Fast forward to 2015. Now there is Blue Buffalo Pet Food, Nature's Variety Instinct, Addiction and several others. These are the challenger brands. They take nothing for granted. They enter the pet store near you with lots of gumption and new marketing ideas that challenge the traditional pattern of pet food advertising. They smash through the clichés of pet food advertising, namely:

-the shiny-coated pet TV commercial
-the dog-lover speaking to camera about how wonderful the food is commercial
-the pet running towards the master for a hug in glowing sunlight commercial.
-who can forget the tried and true dog running through the grass shot, blazing its way to the food bowl
-And the pièce de résistance, of course, is the lick shot on the child's grinning face commercial.

All these clichés are perhaps one of the reasons why the newcomers are gaining ground for their brands, in addition to the new formulations and product attributes.

Much like Chipotle is doing in the fast food business, these new brands are challenging the marketing status quo in pet food and gaining a lot of passionate advocates in the process -- people who are very vocal on social media.

"I think one of the main tasks for the innovator is often the communication. Since you're creating a product that meets a new need, there's work involved in explaining exactly what you've created and how it's better than what people are in the habit of using," says Lucy Postins, founder of the human-grade whole-food pet food company.

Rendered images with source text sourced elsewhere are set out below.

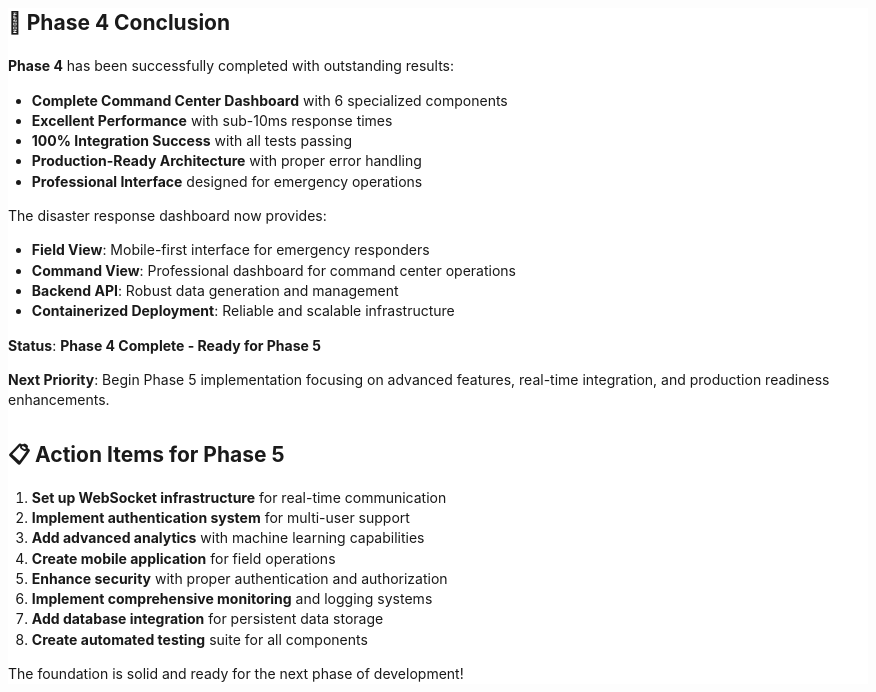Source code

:## 🎉 **Phase 4 Conclusion**

**Phase 4** has been successfully completed with outstanding results:

- **Complete Command Center Dashboard** with 6 specialized components
- **Excellent Performance** with sub-10ms response times
- **100% Integration Success** with all tests passing
- **Production-Ready Architecture** with proper error handling
- **Professional Interface** designed for emergency operations

The disaster response dashboard now provides:
- **Field View**: Mobile-first interface for emergency responders
- **Command View**: Professional dashboard for command center operations
- **Backend API**: Robust data generation and management
- **Containerized Deployment**: Reliable and scalable infrastructure

**Status**: **Phase 4 Complete - Ready for Phase 5**

**Next Priority**: Begin Phase 5 implementation focusing on advanced features, real-time integration, and production readiness enhancements.

## 📋 **Action Items for Phase 5**

1. **Set up WebSocket infrastructure** for real-time communication
2. **Implement authentication system** for multi-user support
3. **Add advanced analytics** with machine learning capabilities
4. **Create mobile application** for field operations
5. **Enhance security** with proper authentication and authorization
6. **Implement comprehensive monitoring** and logging systems
7. **Add database integration** for persistent data storage
8. **Create automated testing** suite for all components

The foundation is solid and ready for the next phase of development!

What some pet food marketers do has changed almost beyond recognition; the tactics used to drive brand awareness, interest and loyalty are completely different from the marketing mix of just a few years ago. The challenger brands are forced to be more innovative. But interestingly, the marketing of traditional brands has not changed much since the discipline of brand management was first developed over fifty years ago.

With less market share, and more modest budgets, the challenger brands by nature have to do more with less, and many of them have on the whole devised approaches that will best prepare their brands to effectively connect and interact with pet owners to drive business growth.

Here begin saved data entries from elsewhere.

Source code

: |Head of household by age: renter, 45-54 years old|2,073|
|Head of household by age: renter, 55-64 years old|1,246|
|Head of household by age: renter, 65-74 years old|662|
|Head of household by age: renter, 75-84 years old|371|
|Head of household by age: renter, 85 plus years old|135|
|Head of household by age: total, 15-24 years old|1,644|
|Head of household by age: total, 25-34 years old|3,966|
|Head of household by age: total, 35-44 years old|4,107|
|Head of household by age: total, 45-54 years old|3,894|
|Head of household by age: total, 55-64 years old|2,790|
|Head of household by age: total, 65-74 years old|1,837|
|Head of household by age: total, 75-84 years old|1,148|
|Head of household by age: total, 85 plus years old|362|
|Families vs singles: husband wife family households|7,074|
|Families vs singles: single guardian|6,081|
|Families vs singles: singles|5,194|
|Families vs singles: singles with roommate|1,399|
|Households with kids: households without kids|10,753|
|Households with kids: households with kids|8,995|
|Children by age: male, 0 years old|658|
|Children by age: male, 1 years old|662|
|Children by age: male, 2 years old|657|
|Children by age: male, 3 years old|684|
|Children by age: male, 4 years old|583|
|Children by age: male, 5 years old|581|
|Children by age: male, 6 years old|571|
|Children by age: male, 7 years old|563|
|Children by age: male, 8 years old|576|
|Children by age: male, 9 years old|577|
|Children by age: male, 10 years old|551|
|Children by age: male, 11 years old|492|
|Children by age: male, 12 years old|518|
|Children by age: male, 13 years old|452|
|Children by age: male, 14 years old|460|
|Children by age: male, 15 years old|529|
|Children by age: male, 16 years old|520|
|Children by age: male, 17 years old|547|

2015-03-28-1427564073-9394226-ScreenShot20150328at1.12.58PM.png

Case is point is a new campaign by Nature Variety's Instinct called Long Live Pets, that's making a lot of waves. It's a social movement to fight for rescue dogs across America. By aligning with such a large and passionate group of pet-owners, Instinct touches a nerve with a lot of people. You upload a photo of your rescue pet, which will be turned into a series of films that will run nationally (full disclosure we worked on this brand).

Likewise, Blue Buffalo has pervasive advertising that is deliberately "in-your-face." It encourages "pet parents" to compare the Buff to the competition, the founder of the company told Bloomberg. Blue Buffalo's television spots and Internet videos have become so familiar they've been parodied on Saturday Night Live. The mock commercial for "Blue River" dog food aired on NBC. Guest host Seth Rogen and SNL cast member Cecily Strong played the sort of overwrought consumers who philosophize about pet nutrition in Blue Buffalo's actual ads. The characters suffer an emotional meltdown as they discuss what they've fed their bug-eyed pug mix, Peanut.

I have a set of friends who are so suspicious of pet food that they only serve their dog food what they cook for the family and eat. Unabashedly, the dog has a comfortable place at the table.

Against these challengers the big pet food brands are fighting back. In a very public campaign in 2014, Nestle Purina took Blue Buffalo to task, saying the upstart brand is falsely claiming its products contain no animal byproducts or grain. This campaign was backed by an unusually sophisticated communications effort that included its own website, petfoodhonesty.com according to Ad Age.

As a consumer overwhelmed by the profusion of brands, it's increasingly more confusing and difficult to know what's right for your little Balthazar or Zorro. In the past we relied on our gut. We relied on what our parents fed our family pets. We relied on the vet. But now as new brands knock on our door and push us to compare and think about this more than we have in the past, we relying increasingly on communications and marketing and the internet for information so we can learn about pet food and which brand is right for our pet.